Obrigada! Só queria dizer-lhe que o orgulho que tenho no seu trabalho há-de ser muito parecido com o orgulho que o professor sente na equipa que treina. Sabe que eu fiz-me de esquisita no início da época. O meu pai já me tinha dito que o via a assistir a todos os jogos do Benfica lá escondido no camarote mas eu sempre achei que isso era só para me atazanar. 'O Rui Vitória no Benfica, pai? Um forcado politicamente correto, que nem deve conseguir levantar a voz aos jogadores. Não me parece'. Faltou-me a sensibilidade feminina para perceber que a ponderação e a paciência são duas virtudes que, sim, os melhores treinadores possuem. Estava habituada a gritarias, sabe? Perdigotos cuspidos no meio de pontapés gramaticais e o envaidecimento ensurdecedor de quem sabe que é bom. Alguém que o estude para perceber como é que conseguiu apresentar uma capacidade competitiva tão grande quando, a meio da época, já ninguém dava nada pela equipa. É isto a raça, o crer e a ambição que tanto apregoamos, não é? Dizem que o sonho europeu do Benfica terminou mas eu sinto que, agora sim, está a começar e sei que me entende. Agora provámos estar à altura dos melhores da Europa, a mesma que, tenho a certeza, vai passar a olhar-nos com outros olhos. Jogámos sem a nossa melhor tripla, caramba! Obrigada por isto.
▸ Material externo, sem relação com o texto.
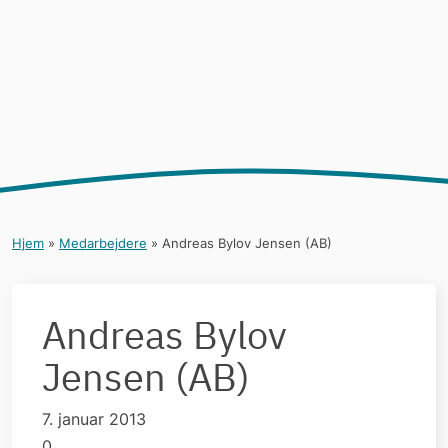
Hjem
»
Medarbejdere
»
Andreas Bylov Jensen (AB)
Andreas Bylov
Jensen (AB)
7. januar 2013
0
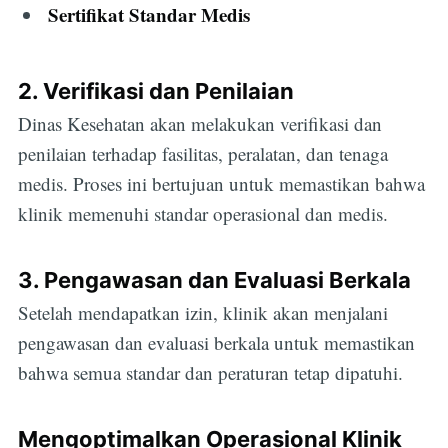
Sertifikat Standar Medis
2. Verifikasi dan Penilaian
Dinas Kesehatan akan melakukan verifikasi dan
penilaian terhadap fasilitas, peralatan, dan tenaga
medis. Proses ini bertujuan untuk memastikan bahwa
klinik memenuhi standar operasional dan medis.
3. Pengawasan dan Evaluasi Berkala
Setelah mendapatkan izin, klinik akan menjalani
pengawasan dan evaluasi berkala untuk memastikan
bahwa semua standar dan peraturan tetap dipatuhi.
Mengoptimalkan Operasional Klinik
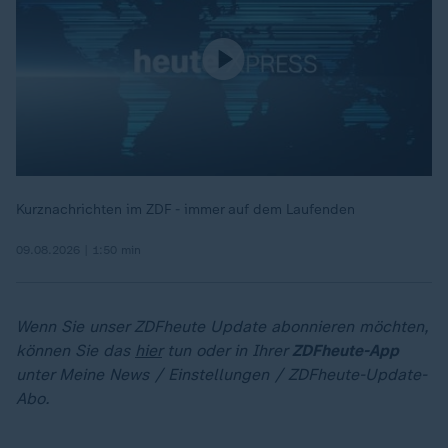
Kurznachrichten im ZDF - immer auf dem Laufenden
09.08.2026 | 1:50 min
Wenn Sie unser ZDFheute Update abonnieren möchten,
können Sie das
hier
tun oder in Ihrer
ZDFheute-App
unter Meine News / Einstellungen / ZDFheute-Update-
Abo.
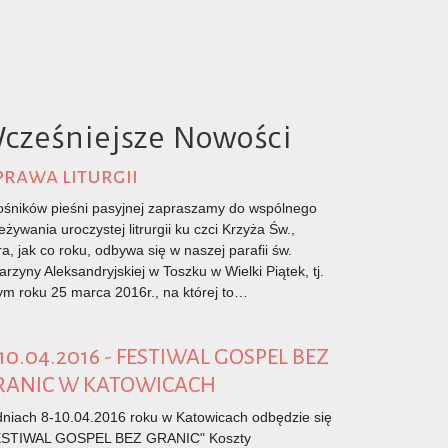
cześniejsze Nowości
rawa liturgii
ośników pieśni pasyjnej zapraszamy do wspólnego
eżywania uroczystej litrurgii ku czci Krzyża Św.,
ra, jak co roku, odbywa się w naszej parafii św.
arzyny Aleksandryjskiej w Toszku w Wielki Piątek, tj.
ym roku 25 marca 2016r., na której to…
10.04.2016 - FESTIWAL GOSPEL BEZ
RANIC W KATOWICACH
niach 8-10.04.2016 roku w Katowicach odbędzie się
ESTIWAL GOSPEL BEZ GRANIC" Koszty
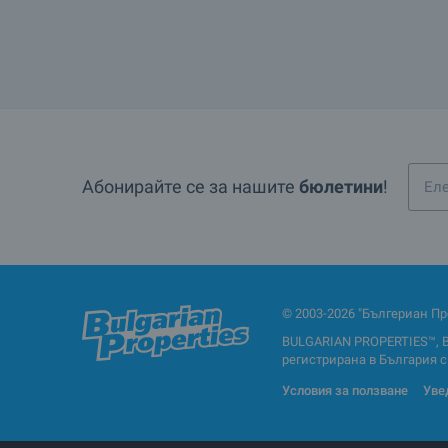
Абонирайте се за нашите
бюлетини
!
© 2003-2026 "Бългериан Пр
BULGARIAN PROPERTIES™, 
регистрирана в България с Е
Условия за ползване
Уве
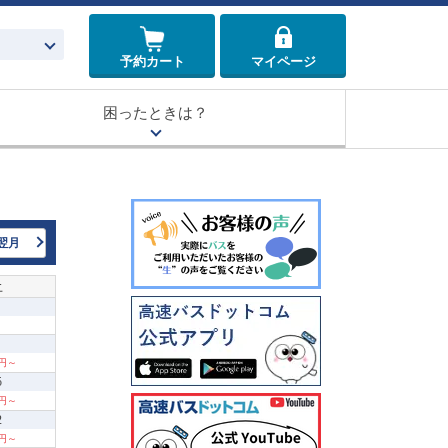
予約カート
マイページ
困ったときは？
翌月
土
0円～
5
0円～
2
0円～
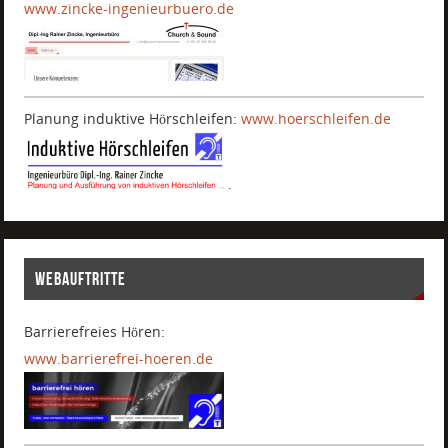
www.zincke-ingenieurbuero.de
Planung induktive Hörschleifen:
www.hoerschleifen.de
.
WEBAUFTRITTE
Barrierefreies Hören:
www.barrierefrei-hoeren.de
.
.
É certo que ainda não ganhámos nada e as vitórias morais valem zero na contagem mas obrigada pelo melhor ataque e pela melhor defesa do campeonato, e por responder de cabeça erguida e sem histerismo a todas as críticas. Obrigada por ter acabado o jogo no meio de nós, provando que é um dos nossos e que está à altura da responsabilidade de conduzir os nossos sonhos, com competência e amor. Podemos não ganhar nada mas queria mesmo dizer-lhe isto antes que se vá embora para a natação ou para outro sítio qualquer. #Rumoao35, já sabe! Obrigada.